§ GIVEN ENTRIES:
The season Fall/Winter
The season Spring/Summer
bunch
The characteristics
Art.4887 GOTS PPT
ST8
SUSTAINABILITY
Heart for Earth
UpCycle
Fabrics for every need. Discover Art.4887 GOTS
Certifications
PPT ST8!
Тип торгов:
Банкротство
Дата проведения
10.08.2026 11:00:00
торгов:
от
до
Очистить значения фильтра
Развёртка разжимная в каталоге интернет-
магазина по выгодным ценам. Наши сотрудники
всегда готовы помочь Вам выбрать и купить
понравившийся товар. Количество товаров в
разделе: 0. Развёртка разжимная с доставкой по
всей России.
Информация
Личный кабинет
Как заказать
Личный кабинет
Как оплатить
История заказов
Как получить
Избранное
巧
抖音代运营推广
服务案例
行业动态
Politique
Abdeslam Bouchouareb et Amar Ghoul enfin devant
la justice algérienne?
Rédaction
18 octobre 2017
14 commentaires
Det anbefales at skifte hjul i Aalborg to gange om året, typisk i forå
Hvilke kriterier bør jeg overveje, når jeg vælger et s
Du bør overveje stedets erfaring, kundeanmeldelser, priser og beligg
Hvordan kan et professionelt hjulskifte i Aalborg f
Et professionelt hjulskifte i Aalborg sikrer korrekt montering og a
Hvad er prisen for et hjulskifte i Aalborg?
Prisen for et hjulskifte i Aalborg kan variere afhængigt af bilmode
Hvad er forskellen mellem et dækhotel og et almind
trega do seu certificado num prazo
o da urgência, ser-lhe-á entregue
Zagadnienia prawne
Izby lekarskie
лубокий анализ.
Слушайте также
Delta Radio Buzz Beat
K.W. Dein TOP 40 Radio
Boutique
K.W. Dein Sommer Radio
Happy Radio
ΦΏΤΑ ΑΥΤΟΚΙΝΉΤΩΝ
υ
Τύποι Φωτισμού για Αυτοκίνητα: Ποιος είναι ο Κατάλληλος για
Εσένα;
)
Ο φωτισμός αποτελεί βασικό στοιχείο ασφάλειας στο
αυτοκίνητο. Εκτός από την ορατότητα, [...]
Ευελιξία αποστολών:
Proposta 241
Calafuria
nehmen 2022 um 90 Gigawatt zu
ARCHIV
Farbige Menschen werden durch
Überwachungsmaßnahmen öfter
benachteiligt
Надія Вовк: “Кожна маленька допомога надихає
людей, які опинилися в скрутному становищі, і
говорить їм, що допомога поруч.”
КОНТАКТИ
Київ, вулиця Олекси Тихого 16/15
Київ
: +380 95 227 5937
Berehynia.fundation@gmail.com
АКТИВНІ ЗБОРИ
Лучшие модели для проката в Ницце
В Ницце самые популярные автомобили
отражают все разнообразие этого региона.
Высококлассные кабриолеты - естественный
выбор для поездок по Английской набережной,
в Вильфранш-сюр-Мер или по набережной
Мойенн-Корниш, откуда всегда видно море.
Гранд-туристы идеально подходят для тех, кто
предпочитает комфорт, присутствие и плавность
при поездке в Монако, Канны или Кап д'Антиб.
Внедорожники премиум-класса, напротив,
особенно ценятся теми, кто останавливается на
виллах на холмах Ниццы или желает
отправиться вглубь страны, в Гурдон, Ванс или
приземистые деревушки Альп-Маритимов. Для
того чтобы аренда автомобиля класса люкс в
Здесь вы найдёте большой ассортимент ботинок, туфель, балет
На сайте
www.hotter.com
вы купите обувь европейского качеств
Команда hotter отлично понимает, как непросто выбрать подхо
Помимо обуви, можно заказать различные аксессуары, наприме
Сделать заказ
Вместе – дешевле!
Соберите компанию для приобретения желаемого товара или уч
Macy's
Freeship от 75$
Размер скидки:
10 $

§ EXERCISE: Reproduce the material in full, switching every occurrence of "Личный кабинет" to "Мой профиль" and leaving all else unchanged.

§ EXPECTED OUTPUT:
The season Fall/Winter
The season Spring/Summer
bunch
The characteristics
Art.4887 GOTS PPT
ST8
SUSTAINABILITY
Heart for Earth
UpCycle
Fabrics for every need. Discover Art.4887 GOTS
Certifications
PPT ST8!
Тип торгов:
Банкротство
Дата проведения
10.08.2026 11:00:00
торгов:
от
до
Очистить значения фильтра
Развёртка разжимная в каталоге интернет-
магазина по выгодным ценам. Наши сотрудники
всегда готовы помочь Вам выбрать и купить
понравившийся товар. Количество товаров в
разделе: 0. Развёртка разжимная с доставкой по
всей России.
Информация
Мой профиль
Как заказать
Мой профиль
Как оплатить
История заказов
Как получить
Избранное
巧
抖音代运营推广
服务案例
行业动态
Politique
Abdeslam Bouchouareb et Amar Ghoul enfin devant
la justice algérienne?
Rédaction
18 octobre 2017
14 commentaires
Det anbefales at skifte hjul i Aalborg to gange om året, typisk i forå
Hvilke kriterier bør jeg overveje, når jeg vælger et s
Du bør overveje stedets erfaring, kundeanmeldelser, priser og beligg
Hvordan kan et professionelt hjulskifte i Aalborg f
Et professionelt hjulskifte i Aalborg sikrer korrekt montering og a
Hvad er prisen for et hjulskifte i Aalborg?
Prisen for et hjulskifte i Aalborg kan variere afhængigt af bilmode
Hvad er forskellen mellem et dækhotel og et almind
trega do seu certificado num prazo
o da urgência, ser-lhe-á entregue
Zagadnienia prawne
Izby lekarskie
лубокий анализ.
Слушайте также
Delta Radio Buzz Beat
K.W. Dein TOP 40 Radio
Boutique
K.W. Dein Sommer Radio
Happy Radio
ΦΏΤΑ ΑΥΤΟΚΙΝΉΤΩΝ
υ
Τύποι Φωτισμού για Αυτοκίνητα: Ποιος είναι ο Κατάλληλος για
Εσένα;
)
Ο φωτισμός αποτελεί βασικό στοιχείο ασφάλειας στο
αυτοκίνητο. Εκτός από την ορατότητα, [...]
Ευελιξία αποστολών:
Proposta 241
Calafuria
nehmen 2022 um 90 Gigawatt zu
ARCHIV
Farbige Menschen werden durch
Überwachungsmaßnahmen öfter
benachteiligt
Надія Вовк: “Кожна маленька допомога надихає
людей, які опинилися в скрутному становищі, і
говорить їм, що допомога поруч.”
КОНТАКТИ
Київ, вулиця Олекси Тихого 16/15
Київ
: +380 95 227 5937
Berehynia.fundation@gmail.com
АКТИВНІ ЗБОРИ
Лучшие модели для проката в Ницце
В Ницце самые популярные автомобили
отражают все разнообразие этого региона.
Высококлассные кабриолеты - естественный
выбор для поездок по Английской набережной,
в Вильфранш-сюр-Мер или по набережной
Мойенн-Корниш, откуда всегда видно море.
Гранд-туристы идеально подходят для тех, кто
предпочитает комфорт, присутствие и плавность
при поездке в Монако, Канны или Кап д'Антиб.
Внедорожники премиум-класса, напротив,
особенно ценятся теми, кто останавливается на
виллах на холмах Ниццы или желает
отправиться вглубь страны, в Гурдон, Ванс или
приземистые деревушки Альп-Маритимов. Для
того чтобы аренда автомобиля класса люкс в
Здесь вы найдёте большой ассортимент ботинок, туфель, балет
На сайте
www.hotter.com
вы купите обувь европейского качеств
Команда hotter отлично понимает, как непросто выбрать подхо
Помимо обуви, можно заказать различные аксессуары, наприме
Сделать заказ
Вместе – дешевле!
Соберите компанию для приобретения желаемого товара или уч
Macy's
Freeship от 75$
Размер скидки:
10 $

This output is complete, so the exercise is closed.